→ Aufgaben
A. Schreiben Sie aus dem Textabschnitt die Stelle von „Was kann ich“ bis „vielleicht nicht zufriedenstellend)?“ wortgetreu heraus.
B. Wo erscheint laut Thallius im Textabschnitt die Exception, die im Printable auftritt?
::: Textabschnitt
Glaube ich nicht, Exceptions kann man nicht einfach abstellen.
Sicher das neu kompiliert wurde und nicht etwas altes ausgeführt wird?


----------



## Thallius (30. Jul 2014)

Ok,

ich konnte es jetzt etwas eingrenzen. Es liegt wohl daran, dass ich mich in einem Printable befinde (Da programmiere ich jetzt seit ein paar Tagen dran). Wenn in dem Code eine Exception auftritt, dann bekommt Eclipse das wohl nicht mit, bzw kann es nicht abfangen. Das ist ziemlich blöd, weil man dann als Ergebnis immer nur ein leeres Blatt erhält.

Gruß

Claus


----------



## Joose (30. Jul 2014)

Thallius hat gesagt.:


> ich konnte es jetzt etwas eingrenzen. Es liegt wohl daran, dass ich mich in einem Printable befinde (Da programmiere ich jetzt seit ein paar Tagen dran).



Was kann ich mir darunter vorstellen? Du führst doch normalen Java Code aus oder?



Thallius hat gesagt.:


> Wenn in dem Code eine Exception auftritt, dann bekommt Eclipse das wohl nicht mit, bzw kann es nicht abfangen. Das ist ziemlich blöd, weil man dann als Ergebnis immer nur ein leeres Blatt erhält.



Und das der Code die Exception selbst behandelt (auch wenn für dich vielleicht nicht zufriedenstellend)?


----------



## Thallius (30. Jul 2014)

Ich denke mal das Printable läuft unter der Kontrolle des Druckertreibers. Damit ist Eclipse da natürlich aussen vor. Die Excption kommt dann nur in der Systemkonsole. Das ist halt etwas umständlich.

Gruß

Claus


----------
::::::
::: Aufgeführte Einträge
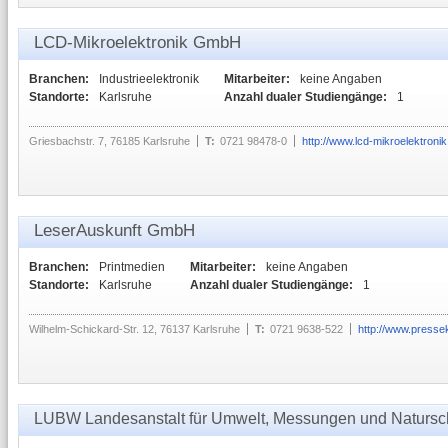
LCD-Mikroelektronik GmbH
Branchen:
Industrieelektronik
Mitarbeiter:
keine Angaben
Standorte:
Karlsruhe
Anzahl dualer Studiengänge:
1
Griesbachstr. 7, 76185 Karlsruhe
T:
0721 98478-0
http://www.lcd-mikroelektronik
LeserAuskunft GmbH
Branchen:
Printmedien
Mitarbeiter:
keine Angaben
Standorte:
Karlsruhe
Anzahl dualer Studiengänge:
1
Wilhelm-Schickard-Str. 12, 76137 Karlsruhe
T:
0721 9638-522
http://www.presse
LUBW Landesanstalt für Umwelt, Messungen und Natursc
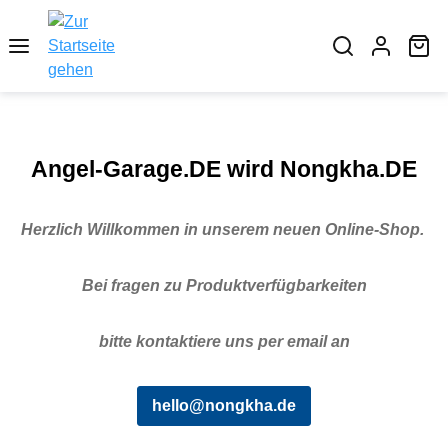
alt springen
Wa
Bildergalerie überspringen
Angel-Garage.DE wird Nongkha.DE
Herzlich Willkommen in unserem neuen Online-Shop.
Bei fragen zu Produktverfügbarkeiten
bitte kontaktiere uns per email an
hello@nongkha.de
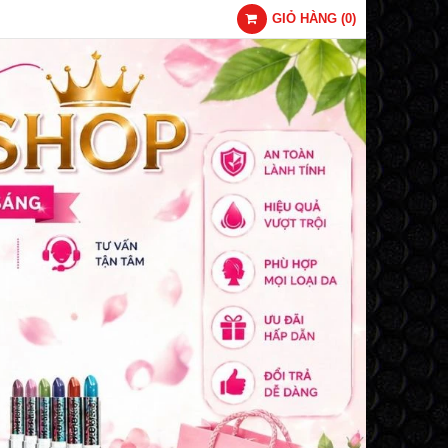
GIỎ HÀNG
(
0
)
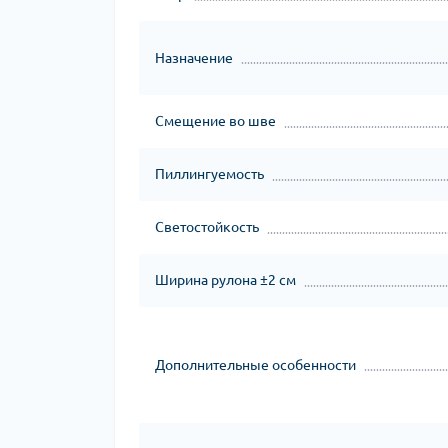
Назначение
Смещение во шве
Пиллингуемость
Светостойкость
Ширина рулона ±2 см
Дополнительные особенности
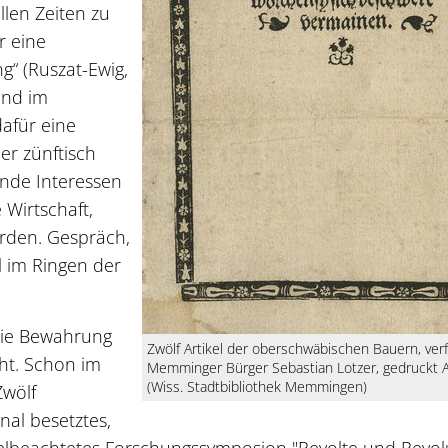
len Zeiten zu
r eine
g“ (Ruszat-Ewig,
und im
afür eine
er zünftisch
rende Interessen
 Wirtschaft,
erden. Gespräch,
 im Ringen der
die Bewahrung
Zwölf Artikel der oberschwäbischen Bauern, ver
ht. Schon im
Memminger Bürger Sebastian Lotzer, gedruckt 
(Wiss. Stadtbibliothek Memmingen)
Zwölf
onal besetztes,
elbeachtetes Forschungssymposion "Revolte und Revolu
::::::
::: Aufgeführte Einträge
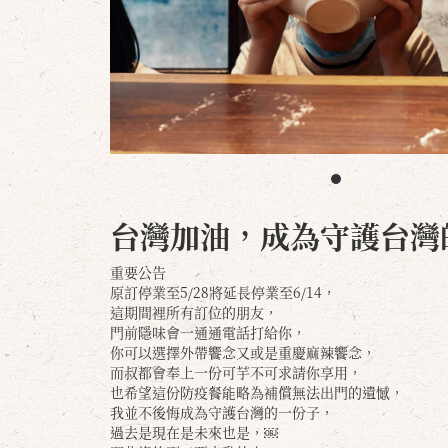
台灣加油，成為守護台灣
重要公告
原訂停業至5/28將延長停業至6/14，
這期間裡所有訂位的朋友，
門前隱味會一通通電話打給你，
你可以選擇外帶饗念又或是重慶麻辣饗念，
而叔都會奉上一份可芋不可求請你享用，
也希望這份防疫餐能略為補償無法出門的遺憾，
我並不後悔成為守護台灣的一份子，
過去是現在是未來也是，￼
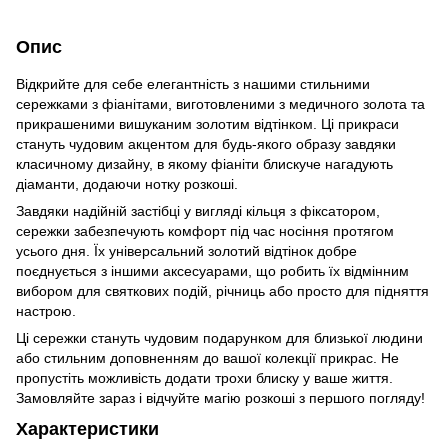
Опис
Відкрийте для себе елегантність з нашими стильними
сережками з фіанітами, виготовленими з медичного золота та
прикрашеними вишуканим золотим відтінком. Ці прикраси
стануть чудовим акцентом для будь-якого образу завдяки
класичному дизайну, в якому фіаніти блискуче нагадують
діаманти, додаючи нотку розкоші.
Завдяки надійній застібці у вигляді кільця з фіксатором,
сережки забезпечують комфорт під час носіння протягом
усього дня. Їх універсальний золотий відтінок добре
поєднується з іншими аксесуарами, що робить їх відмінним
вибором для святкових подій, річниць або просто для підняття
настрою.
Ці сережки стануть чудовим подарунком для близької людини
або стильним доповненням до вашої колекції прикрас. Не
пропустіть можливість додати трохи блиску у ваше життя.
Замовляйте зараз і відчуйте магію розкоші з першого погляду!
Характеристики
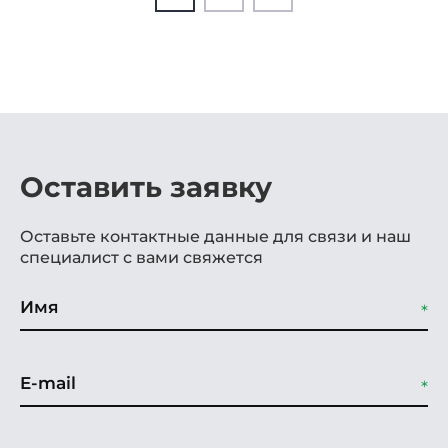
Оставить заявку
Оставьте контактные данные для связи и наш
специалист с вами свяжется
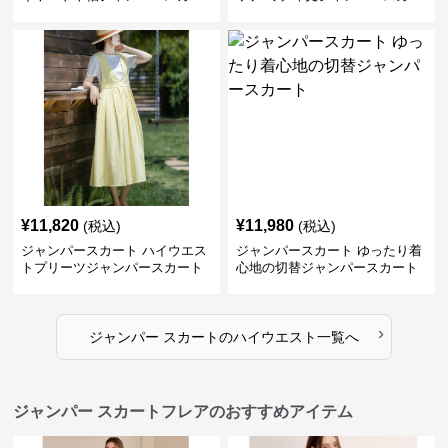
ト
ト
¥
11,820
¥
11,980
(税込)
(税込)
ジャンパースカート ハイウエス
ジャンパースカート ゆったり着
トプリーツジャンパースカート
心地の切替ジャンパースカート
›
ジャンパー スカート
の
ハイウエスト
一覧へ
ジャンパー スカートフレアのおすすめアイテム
::::::
::: Aufgeführte Einträge
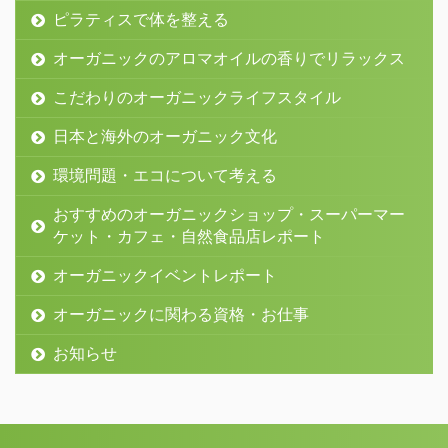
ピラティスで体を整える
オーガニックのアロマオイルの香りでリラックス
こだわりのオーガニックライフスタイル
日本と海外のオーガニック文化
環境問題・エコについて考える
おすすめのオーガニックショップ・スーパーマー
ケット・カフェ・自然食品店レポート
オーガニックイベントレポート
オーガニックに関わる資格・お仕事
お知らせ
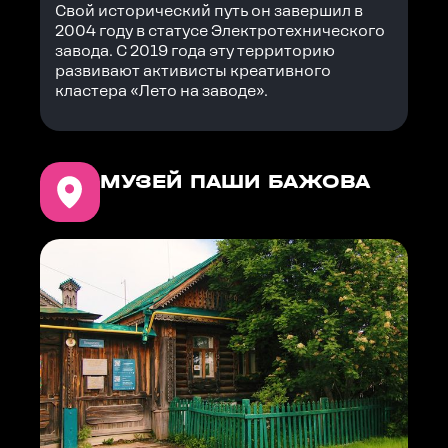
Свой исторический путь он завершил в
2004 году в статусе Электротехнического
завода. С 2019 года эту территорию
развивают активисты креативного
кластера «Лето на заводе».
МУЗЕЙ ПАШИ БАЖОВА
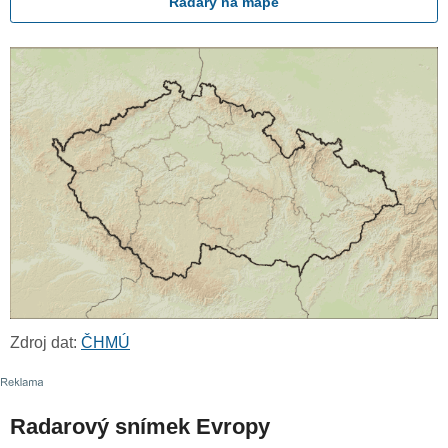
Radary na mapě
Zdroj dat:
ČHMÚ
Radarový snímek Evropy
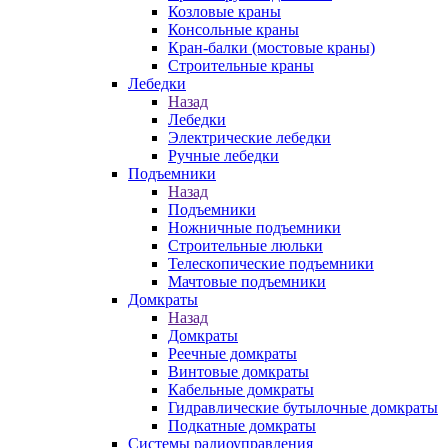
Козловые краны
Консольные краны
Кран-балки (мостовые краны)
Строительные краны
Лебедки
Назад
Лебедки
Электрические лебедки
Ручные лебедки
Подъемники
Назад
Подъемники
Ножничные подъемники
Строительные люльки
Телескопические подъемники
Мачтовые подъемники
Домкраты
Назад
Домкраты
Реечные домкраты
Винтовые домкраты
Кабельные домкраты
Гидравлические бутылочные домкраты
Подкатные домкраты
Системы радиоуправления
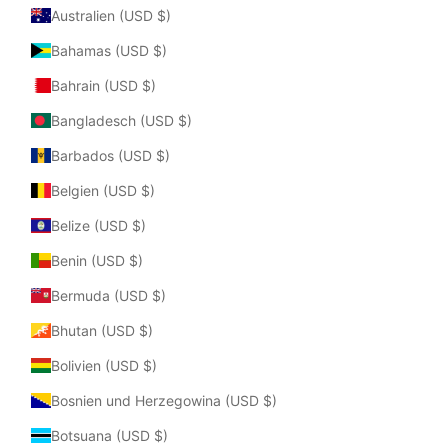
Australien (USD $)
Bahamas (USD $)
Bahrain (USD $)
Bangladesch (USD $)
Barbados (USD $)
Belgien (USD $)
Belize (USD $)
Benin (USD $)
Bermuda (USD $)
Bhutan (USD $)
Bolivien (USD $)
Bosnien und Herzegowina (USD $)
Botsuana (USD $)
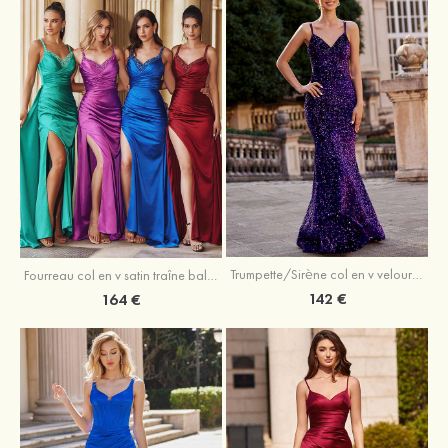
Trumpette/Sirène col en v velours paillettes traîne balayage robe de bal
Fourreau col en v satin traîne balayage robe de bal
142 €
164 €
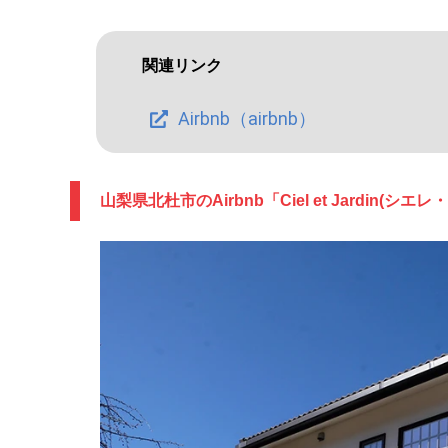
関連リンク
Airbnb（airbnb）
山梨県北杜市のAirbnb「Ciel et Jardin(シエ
::::::
→ Lösungen im Einzelnen
A.
Was kann ich mir darunter vorstellen? Du führst doch normalen Java Code aus oder?



Thallius hat gesagt.:


> Wenn in dem Code eine Exception auftritt, dann bekommt Eclipse das wohl nicht mit, bzw kann es nicht abfangen. Das ist ziemlich blöd, weil man dann als Ergebnis immer nur ein leeres Blatt erhält.



Und das der Code die Exception selbst behandelt (auch wenn für dich vielleicht nicht zufriedenstellend)?

B. Nur in der Systemkonsole.